- [Work request A] Reproduce the part of the tailtest-codex page starting with "tailtest-codex runs inside" and going on through "plugin's hook scripts.".
- [Work request B] Carry on the tailtest-codex page from its last line.

━━━ Document segment ━━━

Codex CLI 0.129.0+ · v4.9.0 stable

Codex CLI Testing.
PostToolUse + Stop, two-hook safety net.

tailtest-codex runs inside OpenAI Codex CLI sessions. PostToolUse hook fires after every apply_patch, parses the patch envelope to find the changed file, and queues it for testing. Stop hook fires at turn end as the catch-all for files modified outside apply_patch. 400 plugin tests. MIT.

Install (2 commands)

$ git clone https://github.com/avansaber/tailtest-codex ~/.codex/plugins/tailtest
$ cd <your-project> && bash ~/.codex/plugins/tailtest/scripts/init.sh

# Start codex. Hooks fire automatically.

Codex CLI 0.129.0+ has hooks GA by default. No feature flag needed. The init.sh script writes .codex/hooks.json in your project pointing at the plugin's hook scripts.

Marketplace install (alternative)

$ codex plugin marketplace add avansaber/tailtest-codex

Replaces git-clone step. You still need init.sh per project until Codex's upstream plugin_hooks feature ships stable.

━━━ Source information ━━━

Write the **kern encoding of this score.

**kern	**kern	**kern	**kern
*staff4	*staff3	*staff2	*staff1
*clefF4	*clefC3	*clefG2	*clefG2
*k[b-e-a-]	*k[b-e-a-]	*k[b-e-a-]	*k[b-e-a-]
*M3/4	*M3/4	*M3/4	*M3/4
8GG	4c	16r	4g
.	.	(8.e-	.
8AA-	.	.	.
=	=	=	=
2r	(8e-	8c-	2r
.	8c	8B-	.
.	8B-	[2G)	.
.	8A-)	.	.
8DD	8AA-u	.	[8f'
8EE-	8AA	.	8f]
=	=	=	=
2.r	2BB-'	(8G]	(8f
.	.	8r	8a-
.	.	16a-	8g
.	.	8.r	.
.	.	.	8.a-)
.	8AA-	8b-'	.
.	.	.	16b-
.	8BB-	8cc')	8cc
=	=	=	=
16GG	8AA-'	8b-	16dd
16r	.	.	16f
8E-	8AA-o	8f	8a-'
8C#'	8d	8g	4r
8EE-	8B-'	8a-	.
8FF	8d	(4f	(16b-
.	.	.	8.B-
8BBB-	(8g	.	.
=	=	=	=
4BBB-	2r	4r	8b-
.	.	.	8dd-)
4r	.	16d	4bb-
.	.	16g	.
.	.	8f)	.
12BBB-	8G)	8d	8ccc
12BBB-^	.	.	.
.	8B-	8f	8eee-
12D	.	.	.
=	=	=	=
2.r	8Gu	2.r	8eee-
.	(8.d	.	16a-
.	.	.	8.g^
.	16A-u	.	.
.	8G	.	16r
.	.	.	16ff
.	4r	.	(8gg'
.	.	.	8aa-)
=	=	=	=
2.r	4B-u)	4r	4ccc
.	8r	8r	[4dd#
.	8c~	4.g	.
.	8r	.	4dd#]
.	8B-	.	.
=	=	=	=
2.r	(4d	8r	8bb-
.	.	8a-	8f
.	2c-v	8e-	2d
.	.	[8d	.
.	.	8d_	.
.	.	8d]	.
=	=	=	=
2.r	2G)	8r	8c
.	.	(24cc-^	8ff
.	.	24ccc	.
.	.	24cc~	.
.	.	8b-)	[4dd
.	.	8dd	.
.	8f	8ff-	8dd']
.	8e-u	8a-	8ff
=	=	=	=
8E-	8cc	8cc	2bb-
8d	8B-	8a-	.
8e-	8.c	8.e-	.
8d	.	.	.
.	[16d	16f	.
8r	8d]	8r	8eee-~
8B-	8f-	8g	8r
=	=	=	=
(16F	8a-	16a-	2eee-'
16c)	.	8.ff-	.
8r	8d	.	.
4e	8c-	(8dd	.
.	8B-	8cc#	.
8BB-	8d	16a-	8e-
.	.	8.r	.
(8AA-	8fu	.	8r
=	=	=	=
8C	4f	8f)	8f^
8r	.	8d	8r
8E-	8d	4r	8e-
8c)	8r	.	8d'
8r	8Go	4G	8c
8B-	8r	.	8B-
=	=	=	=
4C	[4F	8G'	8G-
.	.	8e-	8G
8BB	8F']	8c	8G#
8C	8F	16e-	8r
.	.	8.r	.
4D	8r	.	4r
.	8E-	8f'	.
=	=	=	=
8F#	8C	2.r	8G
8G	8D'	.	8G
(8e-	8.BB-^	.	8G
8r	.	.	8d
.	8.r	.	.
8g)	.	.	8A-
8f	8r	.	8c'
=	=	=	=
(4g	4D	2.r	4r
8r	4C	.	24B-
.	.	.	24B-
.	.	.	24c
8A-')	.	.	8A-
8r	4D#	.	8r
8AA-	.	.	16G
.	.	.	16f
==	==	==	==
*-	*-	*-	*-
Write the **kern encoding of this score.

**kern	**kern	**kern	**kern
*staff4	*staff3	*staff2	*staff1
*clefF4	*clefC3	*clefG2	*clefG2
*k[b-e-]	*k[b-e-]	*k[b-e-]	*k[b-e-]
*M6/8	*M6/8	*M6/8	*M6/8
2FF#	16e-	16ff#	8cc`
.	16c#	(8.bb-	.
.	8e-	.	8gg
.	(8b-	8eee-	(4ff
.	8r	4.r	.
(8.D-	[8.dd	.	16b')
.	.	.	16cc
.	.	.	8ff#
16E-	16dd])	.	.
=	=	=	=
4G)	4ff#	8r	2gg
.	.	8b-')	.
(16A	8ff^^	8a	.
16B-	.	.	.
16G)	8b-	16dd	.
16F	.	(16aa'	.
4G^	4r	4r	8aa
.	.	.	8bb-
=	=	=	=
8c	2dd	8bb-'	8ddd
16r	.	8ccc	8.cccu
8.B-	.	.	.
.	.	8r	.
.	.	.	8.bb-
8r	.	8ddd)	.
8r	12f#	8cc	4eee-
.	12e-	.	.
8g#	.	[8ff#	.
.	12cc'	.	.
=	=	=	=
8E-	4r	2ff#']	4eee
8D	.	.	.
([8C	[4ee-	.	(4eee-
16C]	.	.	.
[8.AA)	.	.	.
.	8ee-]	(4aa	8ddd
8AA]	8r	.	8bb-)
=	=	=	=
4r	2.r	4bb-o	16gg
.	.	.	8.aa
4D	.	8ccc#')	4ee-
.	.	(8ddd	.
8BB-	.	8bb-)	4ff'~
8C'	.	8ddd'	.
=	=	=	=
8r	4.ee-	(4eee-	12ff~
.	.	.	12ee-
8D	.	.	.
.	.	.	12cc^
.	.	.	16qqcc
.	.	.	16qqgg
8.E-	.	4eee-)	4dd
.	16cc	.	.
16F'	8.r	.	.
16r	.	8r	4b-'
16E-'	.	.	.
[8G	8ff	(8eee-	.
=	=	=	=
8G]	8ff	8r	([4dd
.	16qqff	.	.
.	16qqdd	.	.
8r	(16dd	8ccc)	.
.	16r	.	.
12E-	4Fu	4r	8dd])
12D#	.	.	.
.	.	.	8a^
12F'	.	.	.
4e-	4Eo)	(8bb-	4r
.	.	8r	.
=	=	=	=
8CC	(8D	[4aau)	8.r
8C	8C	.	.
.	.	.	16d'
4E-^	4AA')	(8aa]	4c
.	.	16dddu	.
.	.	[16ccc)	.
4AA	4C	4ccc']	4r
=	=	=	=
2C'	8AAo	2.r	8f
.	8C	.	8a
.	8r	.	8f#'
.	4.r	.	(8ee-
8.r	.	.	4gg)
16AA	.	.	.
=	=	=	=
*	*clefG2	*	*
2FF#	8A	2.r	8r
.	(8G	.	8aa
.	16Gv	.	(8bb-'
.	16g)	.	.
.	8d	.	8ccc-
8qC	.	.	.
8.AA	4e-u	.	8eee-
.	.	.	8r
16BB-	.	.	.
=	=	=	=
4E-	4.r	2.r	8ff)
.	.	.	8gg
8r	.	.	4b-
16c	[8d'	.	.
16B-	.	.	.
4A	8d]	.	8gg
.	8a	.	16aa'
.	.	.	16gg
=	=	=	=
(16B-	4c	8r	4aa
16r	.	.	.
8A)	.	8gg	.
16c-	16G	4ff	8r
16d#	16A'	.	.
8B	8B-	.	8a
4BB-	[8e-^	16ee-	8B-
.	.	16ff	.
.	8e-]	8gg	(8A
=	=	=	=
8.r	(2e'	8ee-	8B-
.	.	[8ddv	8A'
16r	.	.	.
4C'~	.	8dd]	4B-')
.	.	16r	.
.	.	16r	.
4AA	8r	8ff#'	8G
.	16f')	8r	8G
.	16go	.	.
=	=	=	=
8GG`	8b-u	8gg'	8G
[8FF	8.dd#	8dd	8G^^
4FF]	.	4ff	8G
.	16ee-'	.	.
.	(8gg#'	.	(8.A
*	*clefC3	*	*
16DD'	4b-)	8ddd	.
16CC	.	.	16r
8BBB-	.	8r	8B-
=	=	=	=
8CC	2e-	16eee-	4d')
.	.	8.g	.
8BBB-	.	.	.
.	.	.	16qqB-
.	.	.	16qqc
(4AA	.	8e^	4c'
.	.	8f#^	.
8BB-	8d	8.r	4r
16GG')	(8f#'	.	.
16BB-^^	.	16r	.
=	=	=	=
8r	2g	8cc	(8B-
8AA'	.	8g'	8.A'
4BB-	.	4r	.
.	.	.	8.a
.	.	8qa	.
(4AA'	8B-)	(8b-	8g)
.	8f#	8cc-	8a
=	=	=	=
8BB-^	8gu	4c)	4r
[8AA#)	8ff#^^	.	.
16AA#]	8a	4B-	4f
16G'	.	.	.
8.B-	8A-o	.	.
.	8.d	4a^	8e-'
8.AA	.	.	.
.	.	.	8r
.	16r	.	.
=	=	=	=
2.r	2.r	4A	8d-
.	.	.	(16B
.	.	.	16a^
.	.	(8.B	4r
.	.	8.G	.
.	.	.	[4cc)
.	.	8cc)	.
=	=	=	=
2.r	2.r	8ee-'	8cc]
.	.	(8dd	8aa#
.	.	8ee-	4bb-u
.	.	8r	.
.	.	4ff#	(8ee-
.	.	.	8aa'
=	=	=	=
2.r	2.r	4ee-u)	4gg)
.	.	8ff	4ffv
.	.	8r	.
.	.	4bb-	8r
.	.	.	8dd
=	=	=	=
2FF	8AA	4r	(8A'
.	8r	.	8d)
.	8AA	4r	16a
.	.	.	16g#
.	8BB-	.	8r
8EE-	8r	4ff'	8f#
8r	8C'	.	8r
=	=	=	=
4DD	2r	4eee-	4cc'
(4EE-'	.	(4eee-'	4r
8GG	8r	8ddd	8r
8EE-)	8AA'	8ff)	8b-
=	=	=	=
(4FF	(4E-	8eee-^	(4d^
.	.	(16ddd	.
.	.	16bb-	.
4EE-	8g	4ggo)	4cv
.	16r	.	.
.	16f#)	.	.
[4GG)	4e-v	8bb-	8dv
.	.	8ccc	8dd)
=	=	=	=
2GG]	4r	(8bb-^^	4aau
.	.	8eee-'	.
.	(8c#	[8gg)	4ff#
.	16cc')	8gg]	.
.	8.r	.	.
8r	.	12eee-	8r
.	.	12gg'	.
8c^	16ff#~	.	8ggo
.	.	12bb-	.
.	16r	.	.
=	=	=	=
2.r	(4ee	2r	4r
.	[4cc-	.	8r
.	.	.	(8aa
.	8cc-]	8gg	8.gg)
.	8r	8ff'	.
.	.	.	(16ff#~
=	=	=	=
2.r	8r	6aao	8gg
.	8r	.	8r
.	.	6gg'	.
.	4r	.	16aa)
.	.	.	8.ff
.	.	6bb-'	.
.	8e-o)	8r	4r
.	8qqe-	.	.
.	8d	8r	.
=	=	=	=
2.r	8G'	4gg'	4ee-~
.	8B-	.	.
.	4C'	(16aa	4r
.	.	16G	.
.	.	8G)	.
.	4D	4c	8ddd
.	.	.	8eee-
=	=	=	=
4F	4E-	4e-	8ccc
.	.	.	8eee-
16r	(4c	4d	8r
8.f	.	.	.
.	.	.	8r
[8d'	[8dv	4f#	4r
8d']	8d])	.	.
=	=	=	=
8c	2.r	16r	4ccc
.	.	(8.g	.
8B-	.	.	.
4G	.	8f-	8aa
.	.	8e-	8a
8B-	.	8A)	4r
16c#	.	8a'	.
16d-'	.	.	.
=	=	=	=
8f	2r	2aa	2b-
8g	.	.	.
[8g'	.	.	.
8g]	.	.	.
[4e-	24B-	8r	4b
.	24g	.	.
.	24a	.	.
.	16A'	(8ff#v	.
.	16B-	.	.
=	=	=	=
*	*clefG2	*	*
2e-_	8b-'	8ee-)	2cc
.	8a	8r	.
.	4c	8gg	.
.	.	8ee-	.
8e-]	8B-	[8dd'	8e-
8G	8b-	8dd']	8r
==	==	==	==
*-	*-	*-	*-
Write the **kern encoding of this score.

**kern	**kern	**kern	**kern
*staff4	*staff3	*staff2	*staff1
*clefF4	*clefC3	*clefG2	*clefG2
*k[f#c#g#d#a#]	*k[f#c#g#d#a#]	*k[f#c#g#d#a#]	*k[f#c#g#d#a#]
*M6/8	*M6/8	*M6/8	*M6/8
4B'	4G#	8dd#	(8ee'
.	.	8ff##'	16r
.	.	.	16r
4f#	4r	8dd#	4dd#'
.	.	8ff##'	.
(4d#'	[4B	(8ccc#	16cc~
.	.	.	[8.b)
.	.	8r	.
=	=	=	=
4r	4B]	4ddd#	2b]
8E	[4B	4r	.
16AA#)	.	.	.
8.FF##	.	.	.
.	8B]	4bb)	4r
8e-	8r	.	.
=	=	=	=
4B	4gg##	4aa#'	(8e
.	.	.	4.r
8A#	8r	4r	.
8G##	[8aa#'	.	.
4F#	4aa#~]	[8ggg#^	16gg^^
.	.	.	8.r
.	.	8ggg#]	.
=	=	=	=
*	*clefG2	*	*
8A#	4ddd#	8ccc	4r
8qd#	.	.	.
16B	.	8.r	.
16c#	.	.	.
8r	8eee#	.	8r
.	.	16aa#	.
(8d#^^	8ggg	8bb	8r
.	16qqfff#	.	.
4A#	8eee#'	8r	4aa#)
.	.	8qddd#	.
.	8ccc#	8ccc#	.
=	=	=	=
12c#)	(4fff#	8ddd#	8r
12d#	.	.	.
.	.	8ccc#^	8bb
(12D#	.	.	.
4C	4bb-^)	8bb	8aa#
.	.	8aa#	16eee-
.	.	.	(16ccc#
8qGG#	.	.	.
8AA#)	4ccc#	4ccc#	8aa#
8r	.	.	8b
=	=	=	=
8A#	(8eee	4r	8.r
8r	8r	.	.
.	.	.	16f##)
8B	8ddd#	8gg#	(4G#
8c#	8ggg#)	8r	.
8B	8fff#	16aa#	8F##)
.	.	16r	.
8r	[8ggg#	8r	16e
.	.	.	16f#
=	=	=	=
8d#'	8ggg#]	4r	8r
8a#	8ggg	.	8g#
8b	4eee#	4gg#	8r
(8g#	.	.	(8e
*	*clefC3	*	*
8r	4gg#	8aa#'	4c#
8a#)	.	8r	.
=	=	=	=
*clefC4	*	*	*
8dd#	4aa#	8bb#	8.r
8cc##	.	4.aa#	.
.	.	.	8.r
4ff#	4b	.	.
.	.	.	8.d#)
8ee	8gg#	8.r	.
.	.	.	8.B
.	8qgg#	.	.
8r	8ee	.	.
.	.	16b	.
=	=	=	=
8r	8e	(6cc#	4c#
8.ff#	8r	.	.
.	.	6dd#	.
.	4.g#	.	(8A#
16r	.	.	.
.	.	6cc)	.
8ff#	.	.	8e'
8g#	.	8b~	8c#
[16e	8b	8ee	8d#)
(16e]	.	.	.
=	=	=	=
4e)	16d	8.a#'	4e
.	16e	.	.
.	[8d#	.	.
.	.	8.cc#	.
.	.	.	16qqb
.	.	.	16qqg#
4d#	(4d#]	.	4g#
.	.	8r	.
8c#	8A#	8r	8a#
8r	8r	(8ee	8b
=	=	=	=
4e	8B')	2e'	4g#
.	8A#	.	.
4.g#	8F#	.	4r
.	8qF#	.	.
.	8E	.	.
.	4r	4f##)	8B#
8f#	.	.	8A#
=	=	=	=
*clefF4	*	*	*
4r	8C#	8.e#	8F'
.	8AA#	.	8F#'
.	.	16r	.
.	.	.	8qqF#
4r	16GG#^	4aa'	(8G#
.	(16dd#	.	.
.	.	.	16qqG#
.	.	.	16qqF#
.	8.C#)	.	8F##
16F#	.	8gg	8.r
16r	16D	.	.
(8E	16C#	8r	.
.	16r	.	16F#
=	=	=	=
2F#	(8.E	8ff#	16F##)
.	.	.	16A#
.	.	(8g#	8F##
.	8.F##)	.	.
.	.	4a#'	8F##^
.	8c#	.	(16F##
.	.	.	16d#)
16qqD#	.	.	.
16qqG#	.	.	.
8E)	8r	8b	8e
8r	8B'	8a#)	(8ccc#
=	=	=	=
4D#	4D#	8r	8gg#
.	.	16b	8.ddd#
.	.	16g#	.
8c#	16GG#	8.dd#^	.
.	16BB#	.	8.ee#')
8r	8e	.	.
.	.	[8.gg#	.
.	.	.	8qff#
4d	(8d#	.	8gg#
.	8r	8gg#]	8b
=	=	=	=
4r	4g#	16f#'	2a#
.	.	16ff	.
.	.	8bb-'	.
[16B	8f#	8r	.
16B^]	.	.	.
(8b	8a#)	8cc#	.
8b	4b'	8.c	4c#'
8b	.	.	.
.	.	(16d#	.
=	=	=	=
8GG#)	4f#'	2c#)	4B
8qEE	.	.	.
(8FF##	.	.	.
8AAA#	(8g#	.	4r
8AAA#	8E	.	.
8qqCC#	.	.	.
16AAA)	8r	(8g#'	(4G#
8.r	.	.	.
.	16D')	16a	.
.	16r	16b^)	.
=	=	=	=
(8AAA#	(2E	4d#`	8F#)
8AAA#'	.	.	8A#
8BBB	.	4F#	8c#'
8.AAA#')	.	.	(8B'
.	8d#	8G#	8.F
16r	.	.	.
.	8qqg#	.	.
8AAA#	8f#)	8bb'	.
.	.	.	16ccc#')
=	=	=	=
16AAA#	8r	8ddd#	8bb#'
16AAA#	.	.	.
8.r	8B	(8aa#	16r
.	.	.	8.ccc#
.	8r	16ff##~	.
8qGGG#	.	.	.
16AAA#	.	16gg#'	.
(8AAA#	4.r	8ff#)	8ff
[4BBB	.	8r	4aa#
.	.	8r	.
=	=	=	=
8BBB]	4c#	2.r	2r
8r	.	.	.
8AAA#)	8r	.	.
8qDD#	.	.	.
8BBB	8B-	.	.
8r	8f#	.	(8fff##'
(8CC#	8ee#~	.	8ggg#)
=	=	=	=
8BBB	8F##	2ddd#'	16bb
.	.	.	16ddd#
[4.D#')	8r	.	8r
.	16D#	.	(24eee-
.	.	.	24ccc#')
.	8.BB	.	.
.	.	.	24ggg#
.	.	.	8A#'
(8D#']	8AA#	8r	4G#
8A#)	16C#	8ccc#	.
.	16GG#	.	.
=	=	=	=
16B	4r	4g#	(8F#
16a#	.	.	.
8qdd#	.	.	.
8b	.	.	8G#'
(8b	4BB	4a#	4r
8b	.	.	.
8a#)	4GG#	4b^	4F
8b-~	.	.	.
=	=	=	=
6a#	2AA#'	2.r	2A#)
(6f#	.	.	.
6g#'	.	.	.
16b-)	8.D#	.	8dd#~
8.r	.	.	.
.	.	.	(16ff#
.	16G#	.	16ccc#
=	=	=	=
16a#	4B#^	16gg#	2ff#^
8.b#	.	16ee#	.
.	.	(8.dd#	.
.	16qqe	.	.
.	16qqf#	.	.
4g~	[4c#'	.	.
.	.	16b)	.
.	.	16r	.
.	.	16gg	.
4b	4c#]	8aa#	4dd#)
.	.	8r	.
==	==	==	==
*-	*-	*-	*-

━━━

- [Task result A]
tailtest-codex runs inside OpenAI Codex CLI sessions. PostToolUse hook fires after every apply_patch, parses the patch envelope to find the changed file, and queues it for testing. Stop hook fires at turn end as the catch-all for files modified outside apply_patch. 400 plugin tests. MIT.

Install (2 commands)

$ git clone https://github.com/avansaber/tailtest-codex ~/.codex/plugins/tailtest
$ cd <your-project> && bash ~/.codex/plugins/tailtest/scripts/init.sh

# Start codex. Hooks fire automatically.

Codex CLI 0.129.0+ has hooks GA by default. No feature flag needed. The init.sh script writes .codex/hooks.json in your project pointing at the plugin's hook scripts.

- [Task result B]
How tailtest hooks into Codex CLI

Codex CLI uses an apply_patch tool for file edits. The patch payload is a unified diff (sometimes wrapped in Codex's *** Update File: path envelope). tailtest's PostToolUse hook parses both forms to extract the file path.

For shell-style tool calls that write files indirectly (the agent runs echo "..." > foo.py, or a build command generates files), patch parsing returns nothing. The hook falls back to an mtime sweep since the last fire, catching any qualified source file the patch parser missed.

The Stop hook at turn end is the safety net. Sweeps mtimes since turn_start_mtime. Returns decision: block if any qualified file is still pending. Codex then writes tests + runs them before closing the turn.

Why Codex CLI is special

Of the 4 tailtest hosts, Codex CLI is the one we built the deepest patch-parsing for. apply_patch's envelope is non-trivial; the unified diff format mixes with Codex-flavor headers, and getting the file path right matters for performance (the alternative -- mtime sweep on every fire -- is slower).

tailtest-codex v4.9.0 (May 2026) introduced PostToolUse migration. Earlier versions only ran Stop at turn end, so feedback was per-turn not per-edit. The v4.9.0 jump matched the Claude Code per-edit experience.

What you get

PostToolUse + Stop dual hooks

Per-edit catch + turn-end safety net. Stop never fires alone if PostToolUse handled the edit.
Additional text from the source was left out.